The logic behind focusing on earlier diagnosis is very simple. We have found over a number of years that the NHS is as good as any other healthcare system at getting patients from the one-year point after diagnosis to the five-year point, but is poor at getting them to the one-year point in the first place. That suggests that it is not good at detecting cancer. We lose the vast majority of those 10,000 lives in the early phase—up to one year—and then it is simply not possible to catch up. We therefore need to do more on earlier diagnosis.

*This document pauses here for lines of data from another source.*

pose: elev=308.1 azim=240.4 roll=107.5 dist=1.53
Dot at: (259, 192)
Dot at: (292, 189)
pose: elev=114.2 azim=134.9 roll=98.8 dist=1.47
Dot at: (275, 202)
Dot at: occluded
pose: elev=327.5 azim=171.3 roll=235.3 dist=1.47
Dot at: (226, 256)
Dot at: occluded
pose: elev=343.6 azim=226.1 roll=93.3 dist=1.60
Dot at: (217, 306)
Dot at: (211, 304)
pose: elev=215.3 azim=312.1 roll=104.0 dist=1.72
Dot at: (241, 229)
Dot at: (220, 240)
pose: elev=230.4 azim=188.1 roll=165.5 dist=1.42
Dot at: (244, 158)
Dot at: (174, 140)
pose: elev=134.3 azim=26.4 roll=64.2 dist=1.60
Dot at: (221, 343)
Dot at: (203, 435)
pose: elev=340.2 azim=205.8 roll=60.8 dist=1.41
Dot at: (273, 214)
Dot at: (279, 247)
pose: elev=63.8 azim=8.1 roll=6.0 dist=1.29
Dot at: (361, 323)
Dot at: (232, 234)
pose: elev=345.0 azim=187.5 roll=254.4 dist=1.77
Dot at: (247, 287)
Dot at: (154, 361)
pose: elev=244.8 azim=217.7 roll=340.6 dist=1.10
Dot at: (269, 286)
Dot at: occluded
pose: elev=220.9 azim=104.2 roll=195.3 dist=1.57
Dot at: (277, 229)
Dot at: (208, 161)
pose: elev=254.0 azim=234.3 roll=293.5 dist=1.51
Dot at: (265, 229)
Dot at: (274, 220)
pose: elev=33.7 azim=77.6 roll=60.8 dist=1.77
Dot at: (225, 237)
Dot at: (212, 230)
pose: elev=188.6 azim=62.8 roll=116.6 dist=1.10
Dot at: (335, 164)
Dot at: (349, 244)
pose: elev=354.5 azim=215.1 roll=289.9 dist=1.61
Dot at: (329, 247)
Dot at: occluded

Getting the NHS to focus on the one-year figures will encourage initiatives on the frontline to promote earlier diagnosis. By putting the one-year figures up in lights, we can ensure that the local NHS realises that it is being monitored. It will therefore be up to the local NHS to introduce and adapt a range of initiatives that suit the local population best, whether they are elderly people, black and minority ethnic populations or whatever. The initiatives range from everything from encouraging better screening uptakes to encouraging better awareness campaigns when it comes to education, better diagnostics in primary care and better GP referral rates, all or any of which could be approved locally to drive up earlier diagnosis.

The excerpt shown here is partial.